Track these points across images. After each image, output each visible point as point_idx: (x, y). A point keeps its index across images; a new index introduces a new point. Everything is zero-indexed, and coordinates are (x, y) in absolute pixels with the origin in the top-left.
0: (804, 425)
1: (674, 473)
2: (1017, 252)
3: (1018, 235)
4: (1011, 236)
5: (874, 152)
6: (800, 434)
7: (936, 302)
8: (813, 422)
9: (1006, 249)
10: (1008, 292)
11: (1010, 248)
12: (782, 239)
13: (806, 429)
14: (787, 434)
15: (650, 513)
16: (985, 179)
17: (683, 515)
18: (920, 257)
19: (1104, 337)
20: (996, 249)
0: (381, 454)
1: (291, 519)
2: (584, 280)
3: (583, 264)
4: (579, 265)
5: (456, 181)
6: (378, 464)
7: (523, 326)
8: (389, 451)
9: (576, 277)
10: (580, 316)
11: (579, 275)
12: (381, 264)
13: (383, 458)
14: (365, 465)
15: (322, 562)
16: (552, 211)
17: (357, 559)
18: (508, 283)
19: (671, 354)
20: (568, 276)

--

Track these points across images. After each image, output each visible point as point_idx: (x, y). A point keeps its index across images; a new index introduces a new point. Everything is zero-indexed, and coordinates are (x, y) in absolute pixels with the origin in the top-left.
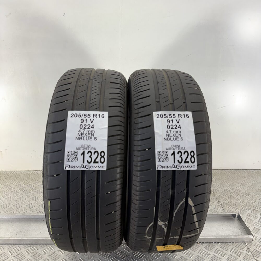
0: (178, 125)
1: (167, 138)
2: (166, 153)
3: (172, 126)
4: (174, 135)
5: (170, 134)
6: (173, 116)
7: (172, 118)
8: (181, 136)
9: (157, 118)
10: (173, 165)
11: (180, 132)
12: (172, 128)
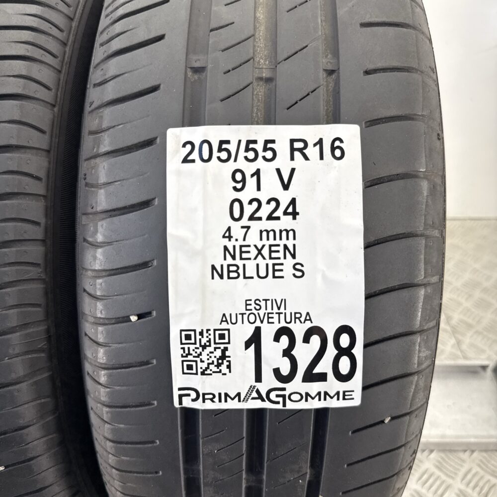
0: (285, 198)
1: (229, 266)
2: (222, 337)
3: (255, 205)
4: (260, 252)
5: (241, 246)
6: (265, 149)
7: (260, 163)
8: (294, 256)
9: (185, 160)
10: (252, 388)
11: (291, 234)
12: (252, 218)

...

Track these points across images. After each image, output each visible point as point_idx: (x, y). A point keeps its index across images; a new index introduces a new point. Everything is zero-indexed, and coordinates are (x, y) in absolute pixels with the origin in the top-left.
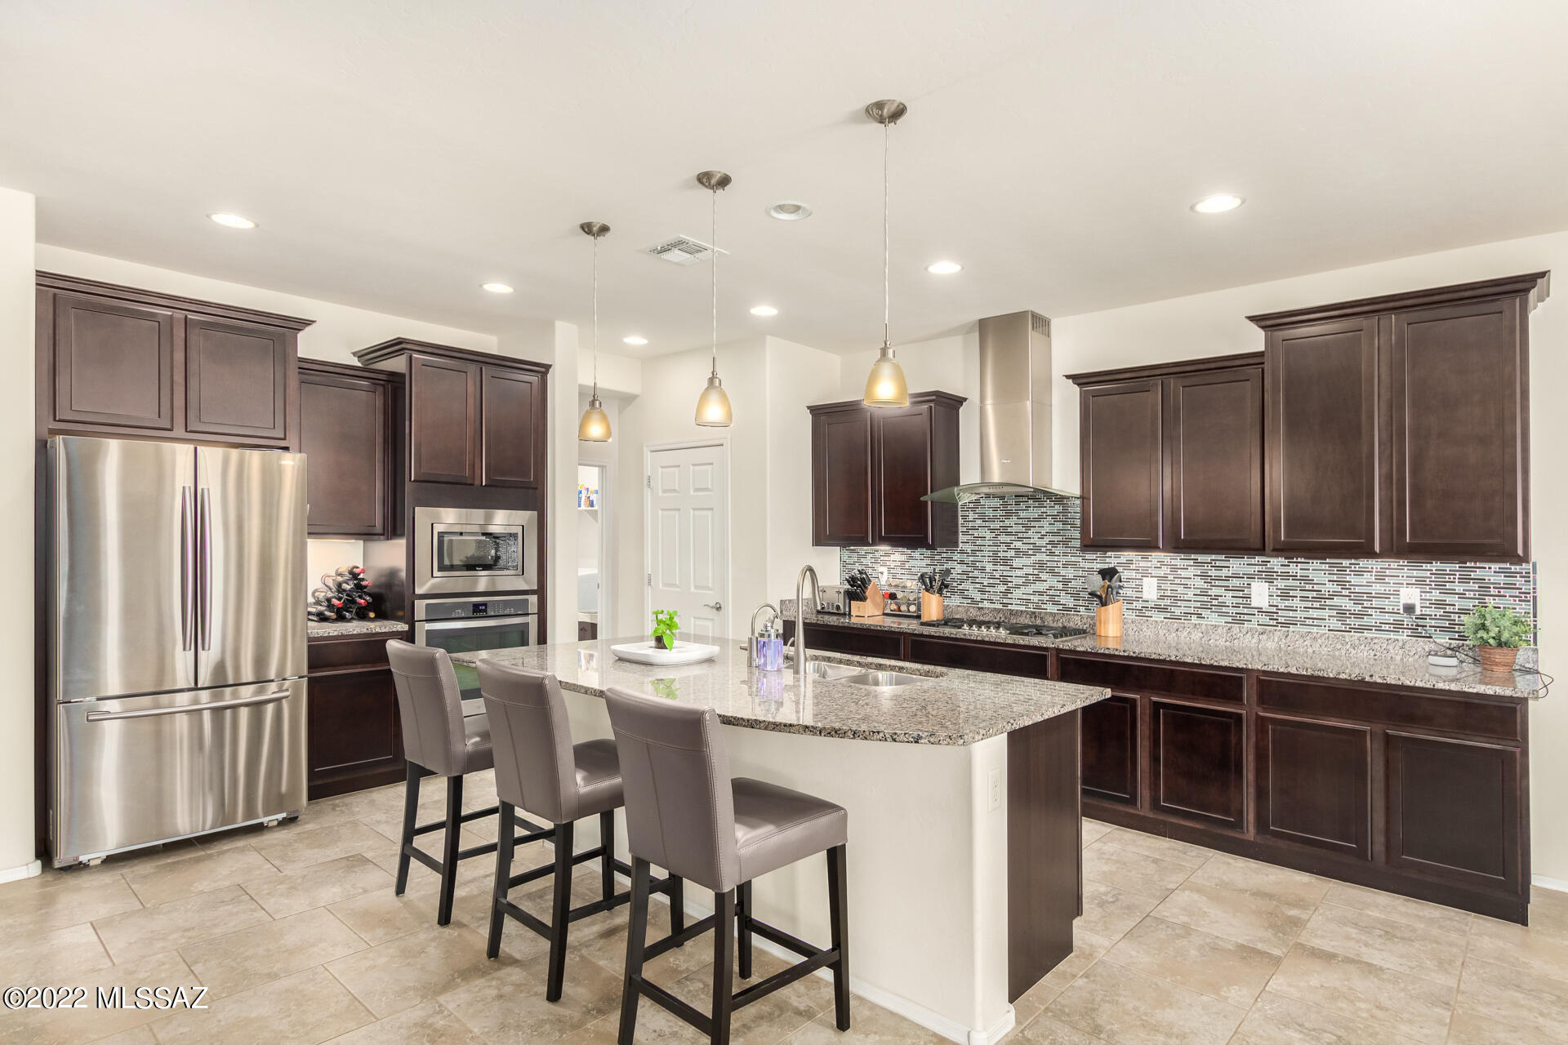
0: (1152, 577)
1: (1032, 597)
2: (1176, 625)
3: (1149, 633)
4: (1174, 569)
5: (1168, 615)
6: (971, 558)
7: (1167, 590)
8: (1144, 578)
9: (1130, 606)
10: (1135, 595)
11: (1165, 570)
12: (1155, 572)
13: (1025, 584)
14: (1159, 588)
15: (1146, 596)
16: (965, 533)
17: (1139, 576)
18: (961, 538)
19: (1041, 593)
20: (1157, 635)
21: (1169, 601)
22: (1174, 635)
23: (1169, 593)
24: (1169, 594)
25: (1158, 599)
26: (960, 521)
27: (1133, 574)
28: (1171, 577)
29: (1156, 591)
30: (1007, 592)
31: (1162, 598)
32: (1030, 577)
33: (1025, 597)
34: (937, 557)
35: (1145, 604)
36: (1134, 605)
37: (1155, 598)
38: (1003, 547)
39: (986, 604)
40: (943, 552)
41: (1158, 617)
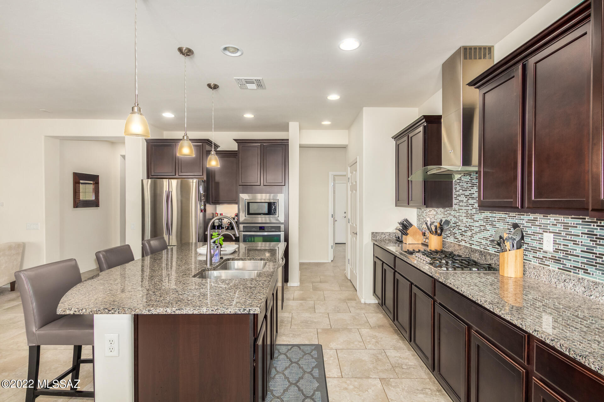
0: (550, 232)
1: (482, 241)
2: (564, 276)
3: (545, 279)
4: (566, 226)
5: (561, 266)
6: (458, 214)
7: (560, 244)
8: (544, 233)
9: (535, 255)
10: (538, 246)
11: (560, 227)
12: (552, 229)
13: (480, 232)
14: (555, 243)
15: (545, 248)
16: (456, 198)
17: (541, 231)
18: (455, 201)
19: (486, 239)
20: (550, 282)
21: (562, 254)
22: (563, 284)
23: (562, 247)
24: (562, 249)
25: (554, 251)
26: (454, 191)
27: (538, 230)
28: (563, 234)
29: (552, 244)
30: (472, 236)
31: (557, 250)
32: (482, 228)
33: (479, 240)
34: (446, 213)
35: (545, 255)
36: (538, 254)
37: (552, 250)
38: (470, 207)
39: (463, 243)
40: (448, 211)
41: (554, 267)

**TASK STATEMENT:** In the listing above, find the line with "20: (1157, 635)" and the line with "39: (986, 604)", then print exactly those two lines and every line between them, and nothing more.

**TASK SOLUTION:**
20: (1157, 635)
21: (1169, 601)
22: (1174, 635)
23: (1169, 593)
24: (1169, 594)
25: (1158, 599)
26: (960, 521)
27: (1133, 574)
28: (1171, 577)
29: (1156, 591)
30: (1007, 592)
31: (1162, 598)
32: (1030, 577)
33: (1025, 597)
34: (937, 557)
35: (1145, 604)
36: (1134, 605)
37: (1155, 598)
38: (1003, 547)
39: (986, 604)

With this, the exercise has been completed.